Dan and Jessica bought their four bedroom family home in Rockhampton in 2003 for $247,000 putting down a $49,400 deposit and taking out a loan for $197,600.

The couple recently decided that they’d look at breaking into the investment market so they contacted their mortgage broker to discuss finance.

Their broker suggested that they get a valuation of their home, and they discovered that it was now estimated at $480,000.

Over the years Dan and Jessica had paid $48,000 off their original loan leaving $149,600 owing on the property.

Today’s valuation of the property, less the outstanding loan, left them with $330,400 worth of equity.

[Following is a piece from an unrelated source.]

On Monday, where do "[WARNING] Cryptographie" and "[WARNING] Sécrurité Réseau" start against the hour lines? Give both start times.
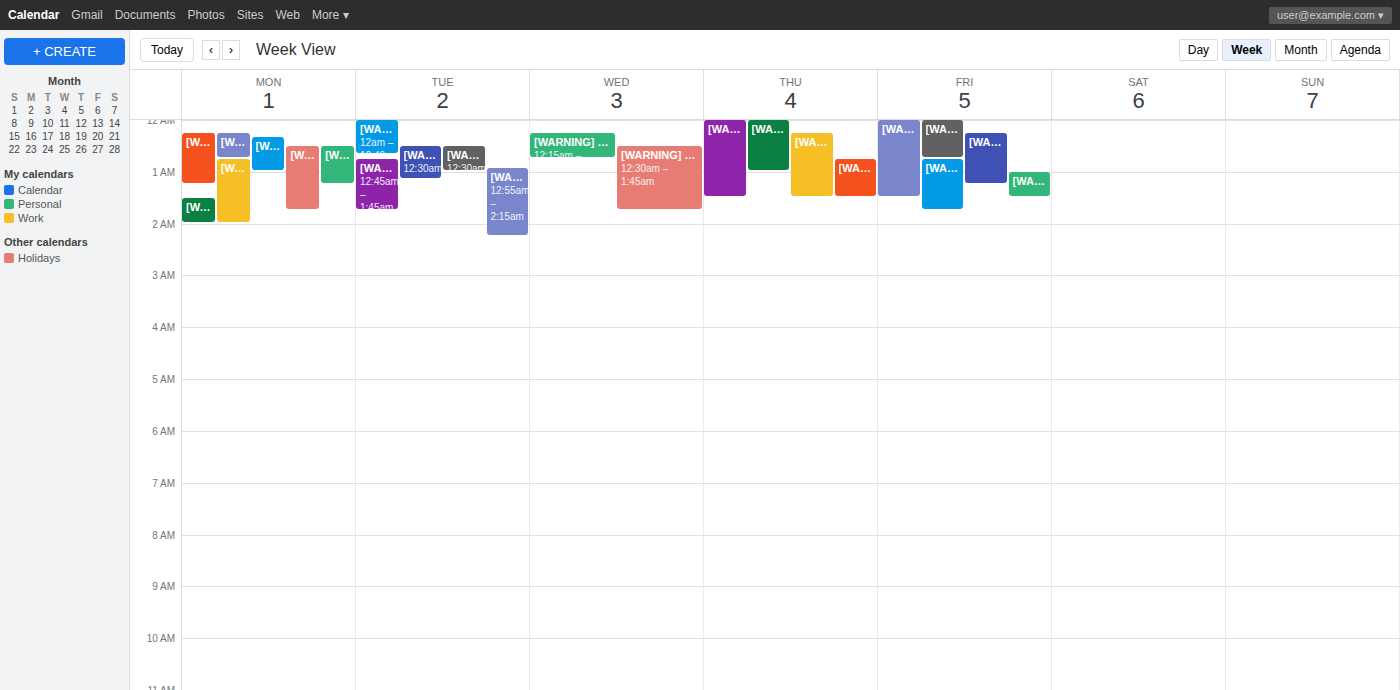
"[WARNING] Cryptographie": 12:30 AM, halfway between the 12 AM and 1 AM lines. "[WARNING] Sécrurité Réseau": 1:30 AM, halfway between the 1 AM and 2 AM lines.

Their broker suggested that they consider refinancing their own home to the loan ratio of 50 per cent to free up some equity for an investment. Based on the current property value and assuming they could afford the repayments, they would be able to borrow $240,000 – making an additional $90,400 available for investment purposes.

This strategy appealed to Dan and Jessica because otherwise they would have needed to liquidate their managed funds to raise the deposit for the investment property and this was not a viable option as these fund balances were low due to recent poor performance.

They decided to put down a 20 per cent deposit on a $350,000 two bedroom apartment and take out an 80 per cent loan.

The deposit came to $70,000 leaving a further $20,400 to cover stamp duty and other expenses while a $280,000 loan covered the rest of the purchase price.

Now that Dan and Jessica had a bigger loan on their home their repayments had gone up, but they were pleased to discover that the repayment on their investment property was almost covered by the $385 weekly rental the investment property was generating.

And because the couple managed their investment themselves they reduced the overheads against the gross rent. By taking out an interest-only loan they also
minimised their monthly outgoings and improved their cash flow.